Text provided:
H is a Hilber space

H is a Hilbert space 
a) Show that for a normal operator  A in L(H) applies that  $ker A = (im A)^{⊥} $ 
b) B: H $\rightarrow $  H linear with a property $\langle Bx, y \rangle = \langle hx, By\rangle$  for all x, proof that B is continuous


a) The way to show this is to show that if $A$ is normal that then $\ker(A)=\ker(A^*)$ holds and then to show that $\ker(A^*) = \mathrm{im}(A)^\perp$ always holds. For the first part note that
$$x\in  \ker(A) \iff \|Ax\|^2=0\iff\langle Ax,Ax\rangle =0$$
now for any $x\in H$:
$$\langle Ax,Ax\rangle  = \langle x , A^*Ax\rangle \overset*= \langle x, AA^*x\rangle = \langle A^*x,A^*x\rangle = \|A^*x\|^2$$
where $*$ uses that $A^*A=AA^*$, ie that $A$ is normal. So we find:
$$x\in \ker(A) \iff \langle Ax,Ax\rangle = 0 \iff \|A^*x\|^2=0\iff x\in \ker(A^*)$$
so $\ker(A)=\ker(A^*)$. Now we show $\ker(A^*)=\mathrm{im}(A)^\perp$. First we check $\ker(A^*)\subseteq \mathrm{im}(A)^\perp$, so let $x\in\ker(A^*)$ and $z=Ay\in\mathrm{im}(A)$, then:
$$\langle x, z\rangle = \langle x, Ay\rangle = \langle A^*x,y\rangle = 0$$
since $A^*x=0$. So for any $x\in \ker(A^*)$ you have for all $z\in \mathrm{im}(A)^\perp$ that $\langle x,z\rangle=0$ and as such $\ker(A^*)\subseteq \mathrm{im}(A)^\perp$. Next we check $\mathrm{im}(A)^\perp\subseteq \ker(A^*)$, here suppose $x\in \mathrm{im}(A)^\perp$ then:
$$\|A^*x\|^2=\langle A^*x,A^*x\rangle = \langle x,A(A^*x)\rangle = 0$$
since $A(A^*x)\in\mathrm{im}(A)$. Then necessarily $A^*x=0$ and $x\in\ker(A^*)$, giving $\mathrm{im}(A)^\perp\subseteq \ker(A^*)$.

So we have seen:

(b) This question is incomplete since its not clear what $h$ is. I think two situations are likely:
1. $h$ is a typo and should not appear in the question.

Supplied data:
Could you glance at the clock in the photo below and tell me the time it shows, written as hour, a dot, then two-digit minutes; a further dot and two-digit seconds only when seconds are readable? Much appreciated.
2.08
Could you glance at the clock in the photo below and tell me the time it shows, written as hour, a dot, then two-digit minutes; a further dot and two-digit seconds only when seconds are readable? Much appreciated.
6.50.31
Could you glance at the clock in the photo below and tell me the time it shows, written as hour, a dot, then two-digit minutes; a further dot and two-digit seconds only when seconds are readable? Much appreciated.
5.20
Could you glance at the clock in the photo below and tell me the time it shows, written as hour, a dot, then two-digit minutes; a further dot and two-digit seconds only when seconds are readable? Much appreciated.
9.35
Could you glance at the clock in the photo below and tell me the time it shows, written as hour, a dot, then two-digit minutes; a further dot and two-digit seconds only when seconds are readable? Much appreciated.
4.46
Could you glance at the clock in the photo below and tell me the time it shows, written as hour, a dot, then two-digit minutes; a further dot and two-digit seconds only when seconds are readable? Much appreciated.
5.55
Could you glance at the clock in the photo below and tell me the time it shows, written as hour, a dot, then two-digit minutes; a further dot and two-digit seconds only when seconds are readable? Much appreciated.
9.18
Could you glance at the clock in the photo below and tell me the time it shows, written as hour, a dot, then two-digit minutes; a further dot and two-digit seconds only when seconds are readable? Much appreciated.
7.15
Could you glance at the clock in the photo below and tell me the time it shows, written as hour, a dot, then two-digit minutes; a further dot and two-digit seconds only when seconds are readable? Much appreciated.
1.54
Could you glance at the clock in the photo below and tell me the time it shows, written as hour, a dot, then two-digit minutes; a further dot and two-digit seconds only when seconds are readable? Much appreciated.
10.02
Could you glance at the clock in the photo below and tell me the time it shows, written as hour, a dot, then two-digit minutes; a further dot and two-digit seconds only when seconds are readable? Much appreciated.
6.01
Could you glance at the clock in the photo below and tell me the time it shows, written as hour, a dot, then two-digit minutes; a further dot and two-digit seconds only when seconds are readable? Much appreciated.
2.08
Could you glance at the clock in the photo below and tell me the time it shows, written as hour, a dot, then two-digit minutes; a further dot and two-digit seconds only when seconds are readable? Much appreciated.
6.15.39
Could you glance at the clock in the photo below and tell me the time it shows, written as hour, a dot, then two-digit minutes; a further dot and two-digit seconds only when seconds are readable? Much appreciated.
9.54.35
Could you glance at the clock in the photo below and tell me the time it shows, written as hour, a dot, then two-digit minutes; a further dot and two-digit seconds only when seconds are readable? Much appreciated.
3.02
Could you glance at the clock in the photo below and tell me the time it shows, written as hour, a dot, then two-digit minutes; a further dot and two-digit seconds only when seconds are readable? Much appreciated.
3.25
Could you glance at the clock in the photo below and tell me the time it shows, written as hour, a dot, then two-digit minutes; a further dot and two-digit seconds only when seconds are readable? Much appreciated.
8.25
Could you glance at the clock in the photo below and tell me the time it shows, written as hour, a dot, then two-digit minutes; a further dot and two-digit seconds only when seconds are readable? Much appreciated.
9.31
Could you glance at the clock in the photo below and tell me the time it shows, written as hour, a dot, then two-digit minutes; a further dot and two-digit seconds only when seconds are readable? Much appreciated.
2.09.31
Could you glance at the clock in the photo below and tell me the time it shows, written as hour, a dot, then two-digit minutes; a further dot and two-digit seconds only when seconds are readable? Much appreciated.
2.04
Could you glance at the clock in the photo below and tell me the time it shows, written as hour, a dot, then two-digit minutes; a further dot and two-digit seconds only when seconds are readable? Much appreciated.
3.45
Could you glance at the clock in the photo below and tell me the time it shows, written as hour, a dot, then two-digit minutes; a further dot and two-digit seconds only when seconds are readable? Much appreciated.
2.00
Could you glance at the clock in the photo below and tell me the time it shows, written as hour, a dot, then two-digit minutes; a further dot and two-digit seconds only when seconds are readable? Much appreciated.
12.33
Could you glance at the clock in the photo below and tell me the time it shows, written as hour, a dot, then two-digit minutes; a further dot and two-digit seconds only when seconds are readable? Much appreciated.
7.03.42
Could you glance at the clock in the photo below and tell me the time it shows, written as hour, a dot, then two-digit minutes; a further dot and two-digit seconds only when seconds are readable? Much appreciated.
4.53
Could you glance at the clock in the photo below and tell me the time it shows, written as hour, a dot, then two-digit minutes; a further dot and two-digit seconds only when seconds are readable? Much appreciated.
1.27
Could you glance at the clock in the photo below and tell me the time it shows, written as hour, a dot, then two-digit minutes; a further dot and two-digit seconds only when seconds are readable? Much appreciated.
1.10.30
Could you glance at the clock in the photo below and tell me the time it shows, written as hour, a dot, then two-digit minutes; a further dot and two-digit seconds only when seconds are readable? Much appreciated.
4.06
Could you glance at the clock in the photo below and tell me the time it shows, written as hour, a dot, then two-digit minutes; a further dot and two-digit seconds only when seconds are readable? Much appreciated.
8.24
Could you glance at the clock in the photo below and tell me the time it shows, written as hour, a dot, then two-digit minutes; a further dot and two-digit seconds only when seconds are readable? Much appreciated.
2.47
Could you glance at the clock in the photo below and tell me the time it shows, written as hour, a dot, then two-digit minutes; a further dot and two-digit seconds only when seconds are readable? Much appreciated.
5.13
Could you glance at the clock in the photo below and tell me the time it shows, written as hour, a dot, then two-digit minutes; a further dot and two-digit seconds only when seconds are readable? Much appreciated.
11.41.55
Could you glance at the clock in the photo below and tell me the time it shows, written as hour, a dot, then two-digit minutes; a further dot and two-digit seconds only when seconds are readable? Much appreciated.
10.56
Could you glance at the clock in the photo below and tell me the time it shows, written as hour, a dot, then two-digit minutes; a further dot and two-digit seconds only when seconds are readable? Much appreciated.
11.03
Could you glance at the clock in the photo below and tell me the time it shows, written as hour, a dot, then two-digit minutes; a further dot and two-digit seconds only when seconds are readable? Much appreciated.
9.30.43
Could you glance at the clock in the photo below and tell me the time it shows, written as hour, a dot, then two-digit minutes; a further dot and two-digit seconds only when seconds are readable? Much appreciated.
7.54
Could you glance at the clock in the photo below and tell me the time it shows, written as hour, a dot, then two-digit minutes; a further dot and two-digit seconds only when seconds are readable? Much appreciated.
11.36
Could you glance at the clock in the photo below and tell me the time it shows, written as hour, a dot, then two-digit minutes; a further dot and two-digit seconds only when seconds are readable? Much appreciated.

Written request: In the Hilbert space proof, part (a) shows that the inner product ⟨x, A(A*x)⟩ is 0 when x belongs to im(A)^⊥. In one to three sentences, explain why this holds.

Result of the task: The vector A(A*x) lies in im(A), and x is orthogonal to every vector in im(A). Their inner product is therefore 0, so ‖A*x‖² = 0 and A*x = 0.